How the US Weaponizes the Dollar
Regardless of who’s in the White House, one of Washington’s favorite foreign policy tools has always been sanctions. And for decades, they’ve worked — precisely because of the dollar’s power.
AKA…If you want access to the world’s financial system, you play by America’s rules.
From Iran to Venezuela to Russia, sanctions have punished governments, frozen assets, and blocked trade. But here’s the catch — every time Washington pulls the sanctions card, other countries take note. And many have been side-eyeing the system for years.

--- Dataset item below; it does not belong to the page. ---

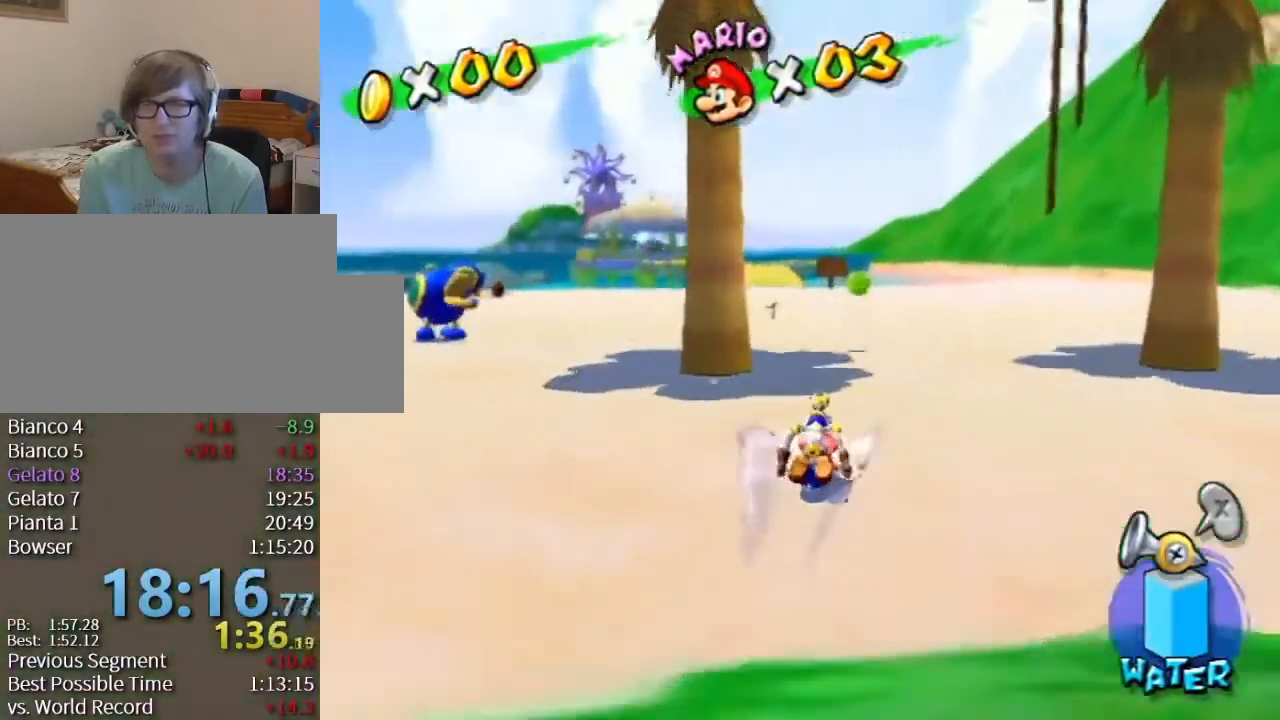
{"buttons": [], "left_stick": "up-right", "right_stick": "center", "events": [[500, "left_stick", "up-right"]]}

Case in point: in 2000, Iraq tried selling oil in euros. Three years later, the US rolled in with tanks. (Coincidence? Depends who you ask — but the timing raised more than a few eyebrows.) And also soon after, Iran and Venezuela began openly calling for a petrodollar replacement.
Then by the 2010s, sanctions had pushed Iran into experimenting with non-dollar trade. And today, Russia — cut off from much of the Western financial system after invading Ukraine — is doubling down on alternatives, with plenty of help from Beijing, of course.
The lesson here? If the dollar can be weaponized against one, it can be weaponized against all. And that realization is now reshaping the global economy.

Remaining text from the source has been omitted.